> _TEXT SHOWN_
● ● ● ● ● ● ●

Major Malayalam newspapers published in Kochi include Malayala Manorama, Mathrubhumi, Deshabhimani and Deepika. Popular English newspapers include The Hindu, The New Indian Express, Times of India and The Pioneer. A number of evening papers are also published from the city. Newspapers in other regional languages like Hindi, Kannada, Tamil and Telugu are also sold in large numbers.
Being the seat of the Cochin Stock Exchange, a number of financial publications are also published in the city. These include The Economic Times, The Business Standard, and The Financial Times. Prominent magazines and religious publications like the Satya Deepam, The Week and Vanitha are also published from the city.
Television stations in Kochi include Asianet Cable Vision, India Vision, Kairali TV, Jeevan TV, Amrita TV and Manorama News. Satellite television services are available through Doordarshan Direct Plus, Dish TV and Tata Sky. All India Radio has two FM stations in the city, operating at 102.3 MHz and 107.5 MHz. Private satellite radios such as WorldSpace, are also available. There are over twenty cinema halls that screen movies in Malayalam, Tamil, English and Hindi. A film festival, known as the Cochin International Film Festival (CIFF), is held in the city every year.
Kochi has the highest density of telephones in India. Telephony services are provided by various players like Airtel, Idea cellular, Hutch, Reliance Infocomm, Tata Indicom and the state owned BSNL.

● ● ● ● ● ● ●

> _TASK INSTRUCTIONS_
**A)** Reproduce part of the passage on media in Kochi word for word: begin at the words that have "Major Malayalam newspapers" and stop after "Vanitha are also published from the city.".
**B)** In the passage on media in Kochi, does each statement agree with it? (i) All India Radio runs three FM stations in the city. (ii) A film festival is held in the city every year. (iii) Kochi has the highest density of telephones in India.
The items don't matter for this.

● ● ● ● ● ● ●

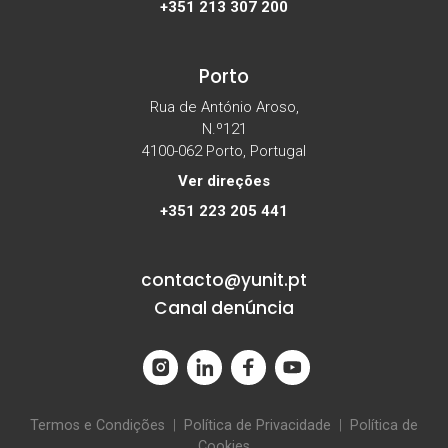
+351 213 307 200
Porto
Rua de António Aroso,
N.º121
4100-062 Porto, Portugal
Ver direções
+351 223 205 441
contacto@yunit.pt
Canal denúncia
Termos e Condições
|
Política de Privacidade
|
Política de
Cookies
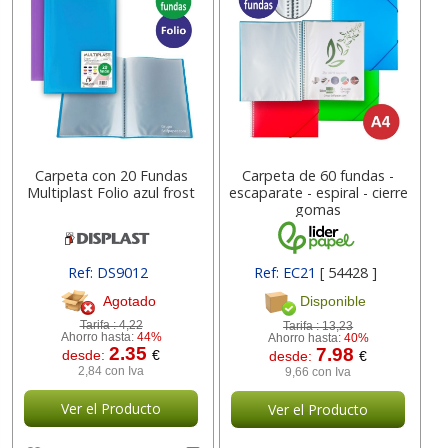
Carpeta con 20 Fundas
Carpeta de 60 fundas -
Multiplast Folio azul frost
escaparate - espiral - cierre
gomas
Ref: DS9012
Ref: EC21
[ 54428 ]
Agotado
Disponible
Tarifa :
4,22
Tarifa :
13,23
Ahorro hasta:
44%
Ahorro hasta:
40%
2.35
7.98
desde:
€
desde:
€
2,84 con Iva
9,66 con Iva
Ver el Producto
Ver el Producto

● ● ● ● ● ● ●

> _ANSWERS TO THE PROBLEMS_
**A)**
Major Malayalam newspapers published in Kochi include Malayala Manorama, Mathrubhumi, Deshabhimani and Deepika. Popular English newspapers include The Hindu, The New Indian Express, Times of India and The Pioneer. A number of evening papers are also published from the city. Newspapers in other regional languages like Hindi, Kannada, Tamil and Telugu are also sold in large numbers.
Being the seat of the Cochin Stock Exchange, a number of financial publications are also published in the city. These include The Economic Times, The Business Standard, and The Financial Times. Prominent magazines and religious publications like the Satya Deepam, The Week and Vanitha are also published from the city.

**B)**
(i) No: "All India Radio has two FM stations in the city"
(ii) Yes: "the Cochin International Film Festival (CIFF), is held in the city every year"
(iii) Yes: "Kochi has the highest density of telephones in India"